Problem requirements: Look through the entries that follow and return each line that has the string "pixel".

Saved entries:
——————————

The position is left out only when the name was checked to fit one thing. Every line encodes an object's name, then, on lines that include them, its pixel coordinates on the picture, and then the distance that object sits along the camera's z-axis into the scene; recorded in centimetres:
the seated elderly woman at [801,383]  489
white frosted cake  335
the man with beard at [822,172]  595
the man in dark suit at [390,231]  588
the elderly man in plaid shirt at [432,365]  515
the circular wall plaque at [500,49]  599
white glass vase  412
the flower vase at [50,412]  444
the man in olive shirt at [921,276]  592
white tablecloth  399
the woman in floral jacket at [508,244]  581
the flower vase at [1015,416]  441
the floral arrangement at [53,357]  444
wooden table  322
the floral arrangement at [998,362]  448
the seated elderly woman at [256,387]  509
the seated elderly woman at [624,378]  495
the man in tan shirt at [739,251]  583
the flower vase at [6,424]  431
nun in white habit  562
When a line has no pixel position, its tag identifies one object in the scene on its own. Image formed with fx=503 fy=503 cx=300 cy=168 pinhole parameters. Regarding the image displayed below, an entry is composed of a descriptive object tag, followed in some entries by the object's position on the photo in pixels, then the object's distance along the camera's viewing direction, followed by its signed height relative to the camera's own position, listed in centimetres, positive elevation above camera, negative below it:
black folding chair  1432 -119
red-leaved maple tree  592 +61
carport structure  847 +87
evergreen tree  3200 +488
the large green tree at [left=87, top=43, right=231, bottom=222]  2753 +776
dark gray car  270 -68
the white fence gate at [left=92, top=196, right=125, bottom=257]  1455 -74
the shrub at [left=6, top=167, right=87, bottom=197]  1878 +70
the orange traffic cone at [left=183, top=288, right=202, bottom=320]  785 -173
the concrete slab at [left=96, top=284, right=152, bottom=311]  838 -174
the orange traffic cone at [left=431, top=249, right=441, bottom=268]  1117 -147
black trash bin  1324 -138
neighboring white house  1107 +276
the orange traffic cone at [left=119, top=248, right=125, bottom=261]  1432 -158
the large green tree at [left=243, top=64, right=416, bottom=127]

——————————

Task solution:
The position is left out only when the name was checked to fit one thing. Every line encodes an object's name, then, on lines that include them, its pixel coordinates on the picture, and then the distance that object sits along the camera's z-axis into the scene; recorded in centimetres:
When a line has no pixel position, its tag identifies one object in the scene on its own. Image formed with fx=503 fy=503 cx=300 cy=168 pinhole parameters. Regarding the image displayed below, an entry is composed of a descriptive object tag, followed in some entries by the object's position on the photo in pixels, then the object's distance along the camera's viewing direction, followed by its signed height relative to the camera's own position, listed in centimetres, positive elevation above camera, negative below it:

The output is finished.